May 22—Like many groups in Minnesota, The Hormel Institute was a victim of circumstances when state legislators failed to pass a bonding bill for public works projects.

The Institute was asking for around $20 million to go toward its Minnesota Bioimaging Center (MBiC) project. The money would have gone to a phase 1 addition to the existing structure of the Institute as it looks to expand its capabilities, provide essential workforce training and offer statewide STEM education opportunities for students from K-12 up to the graduate level.

However, it will have to take the next steps of that work by looking at other ways to advance that mission in the near future.

"It's always disappointing, but we understand how politics works. That's how the system works," said Institute Executive Director Dr. Robert Clarke. "Sometimes it comes out in your favor and sometimes it comes out against us. We don't hold anyone responsible. We're happy we have the support of the many people we did."

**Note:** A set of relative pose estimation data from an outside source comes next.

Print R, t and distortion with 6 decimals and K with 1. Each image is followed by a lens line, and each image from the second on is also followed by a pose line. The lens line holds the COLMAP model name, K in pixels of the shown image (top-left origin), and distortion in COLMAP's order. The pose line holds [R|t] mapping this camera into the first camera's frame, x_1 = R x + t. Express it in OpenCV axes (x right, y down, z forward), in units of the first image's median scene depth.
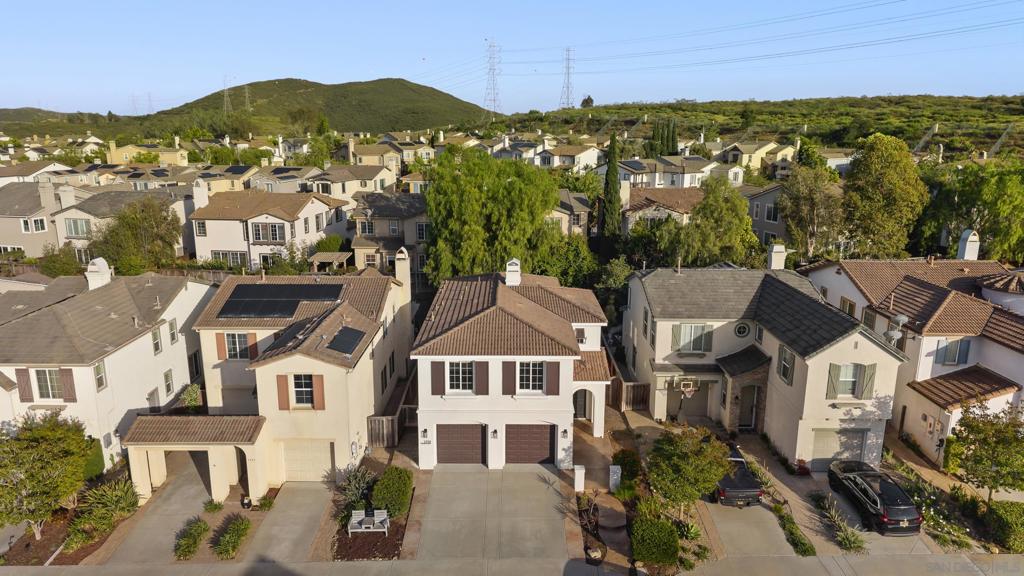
lens RADIAL K [[684.3, 0, 510.1], [0, 684.3, 291.9], [0, 0, 1]] dist [0.049469, -0.060786]
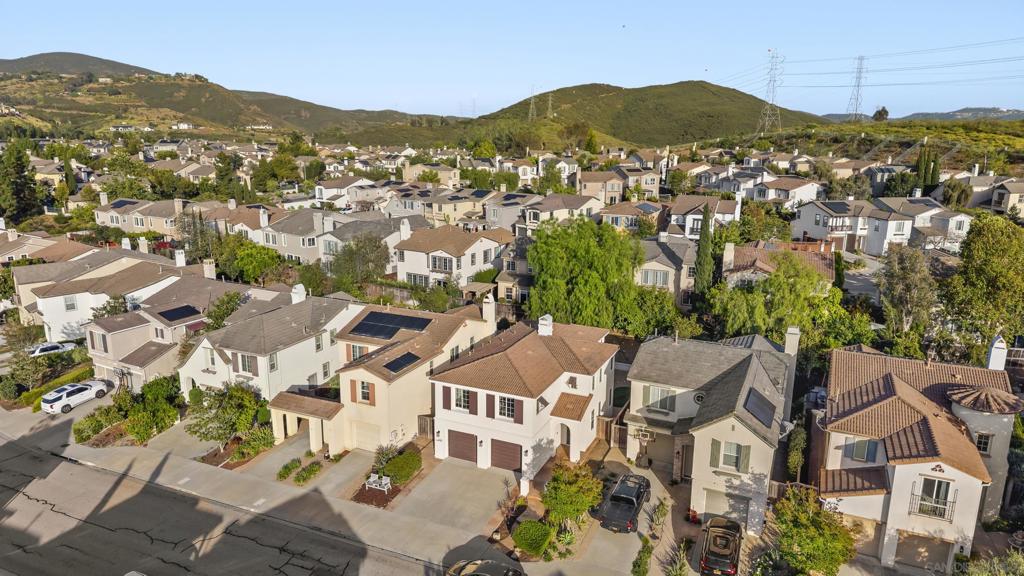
lens RADIAL K [[684.3, 0, 510.1], [0, 684.3, 291.9], [0, 0, 1]] dist [0.049469, -0.060786]
pose [[0.909658, 0.102425, -0.402531, 0.498517], [-0.101277, 0.994564, 0.024199, -0.126652], [0.402821, 0.018755, 0.915086, -0.244746]]
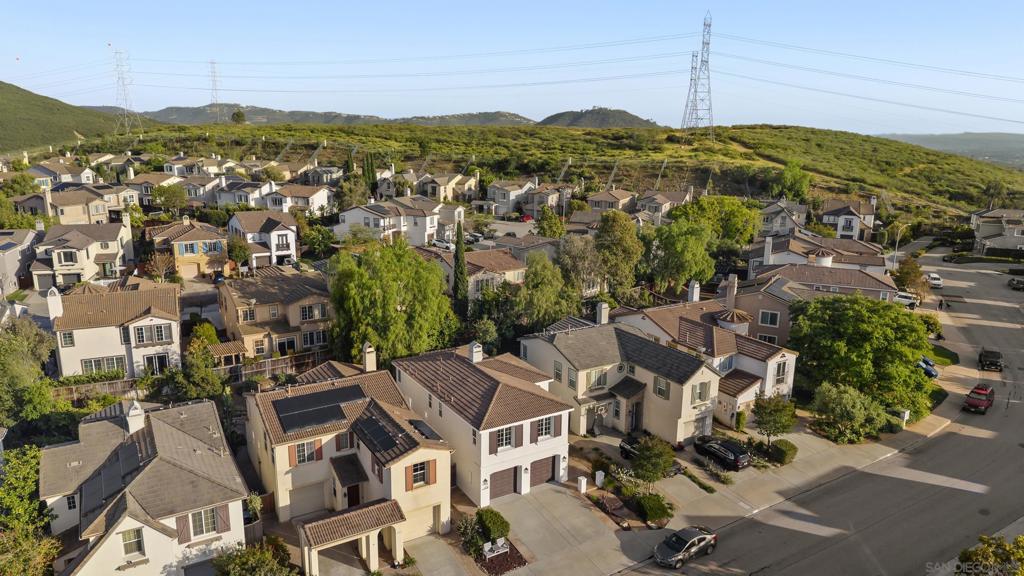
lens RADIAL K [[684.3, 0, 510.1], [0, 684.3, 291.9], [0, 0, 1]] dist [0.049469, -0.060786]
pose [[0.855891, -0.115460, 0.504103, -0.666242], [0.110859, 0.993062, 0.039231, -0.212078], [-0.505135, 0.022307, 0.862752, -0.249143]]
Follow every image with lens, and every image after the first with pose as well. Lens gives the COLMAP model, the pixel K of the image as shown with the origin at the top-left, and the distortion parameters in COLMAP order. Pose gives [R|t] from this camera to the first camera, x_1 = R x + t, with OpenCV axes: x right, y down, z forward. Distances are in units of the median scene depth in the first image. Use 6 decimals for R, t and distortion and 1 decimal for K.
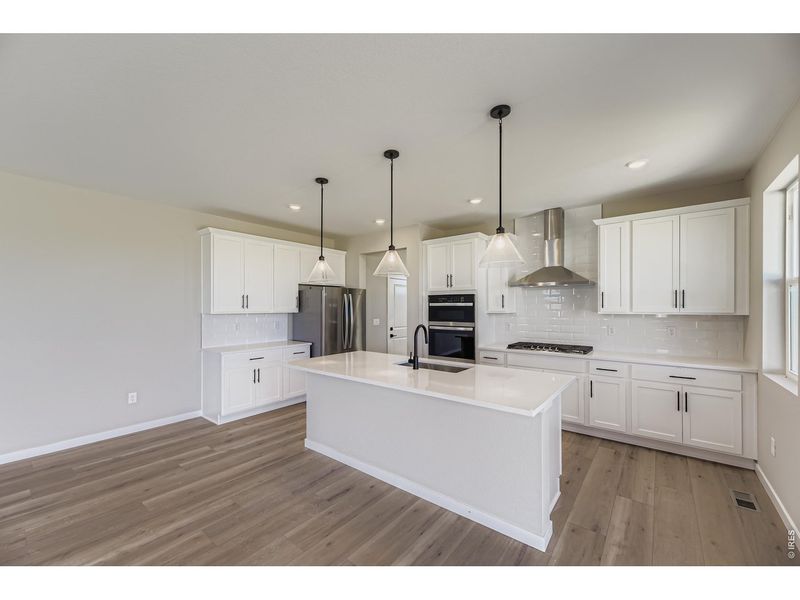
lens RADIAL K [[327.8, 0, 404.0], [0, 327.8, 305.4], [0, 0, 1]] dist [0.011226, -0.001910]
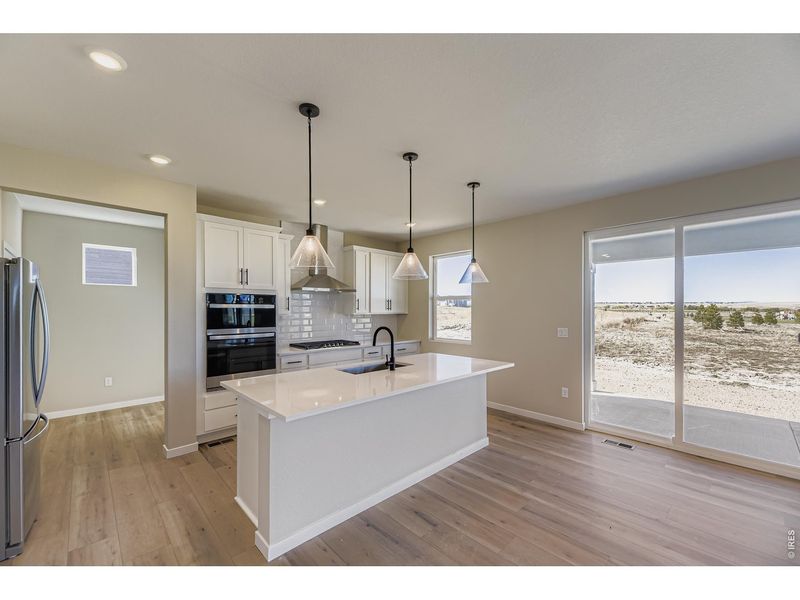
lens RADIAL K [[327.8, 0, 399.0], [0, 327.8, 309.2], [0, 0, 1]] dist [0.011226, -0.001910]
pose [[0.137595, 0.003089, 0.990484, -0.686903], [-0.002847, 0.999992, -0.002724, 0.005637], [-0.990485, -0.002445, 0.137602, 0.595117]]
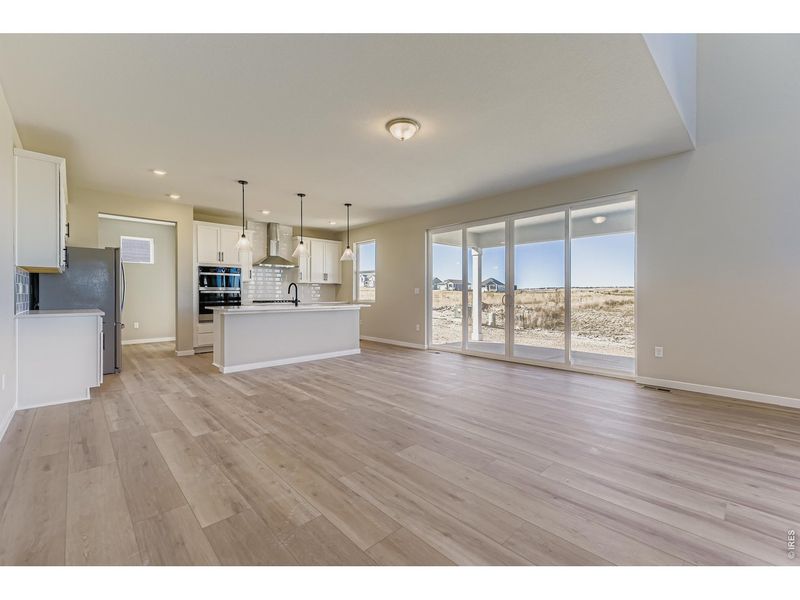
lens RADIAL K [[342.7, 0, 399.7], [0, 342.7, 295.1], [0, 0, 1]] dist [0.004658, -0.000239]
pose [[0.139361, 0.000029, 0.990242, -1.329611], [-0.003227, 0.999995, 0.000425, 0.091257], [-0.990236, -0.003255, 0.139360, 0.084118]]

Aside from local legislators Rep. Patricia Mueller and Sen. Gene Dornink, a strong proponent of the MBiC project was Gov. Tim Walz, who reasserted that support during a visit in April.

"When I come to a place like this and see the intersection of local, state and federal and then you see public and private partnerships in building something like the building we're in ... it's an exciting time," he told an assembly during that visit. "This idea of what the future of Minnesota looks like — It looks a lot like what you're doing here."

However, as the session came closer to the end any measurable work toward a bonding bill was lost leading up to the chaotic finish of the session.

Still, Clarke is optimistic, because the lack of funding for the physical expansion isn't getting in the way of the project expansion, with a new piece of equipment that will expand the facilities's capabilities to include tomography (cryoET) slated to be installed late summer, early fall.

The Institute will be the first in the nation to have the technology after it was the seventh in the country in 2016 to obtain a Titan Krios Cryo Electron microscope (cryoEM). In short, the project itself is still moving forward.

"I think at the end of the day it slows us down more than anything else," Clarke said. "We will have to prioritize what we do, when we do it. We reevaluate. It's always a work in progress to make sure we do the right things at the right time to make the best of the resources we have."

To that end, the Institute already has plans to make use of available space already at the institute for the MBiC project. The progression of MBiC will simply take on that new look moving forward as the Institute hunts for ways to find supplemental funding and meet the technology where it leads when it can, Clarke said.

"We don't ever stop or give up," Clarke said. "We don't stop in our research, nor do we stop in pursuit of the resources to do that research."

Clarke is also optimistic in this progress because he knows that there is staunch support behind what the institute is doing and he's confident others understand that as well.

"The bonding bill, for us, is a bi-partisan project," he said. "Cancer doesn't discriminate. It hits everybody."

"Support is essential and wonderful and bipartisan and it's across the board," Clarke continued. "In many ways, it's that support that keeps us going in the trenches, really in more ways than one and keeps us going."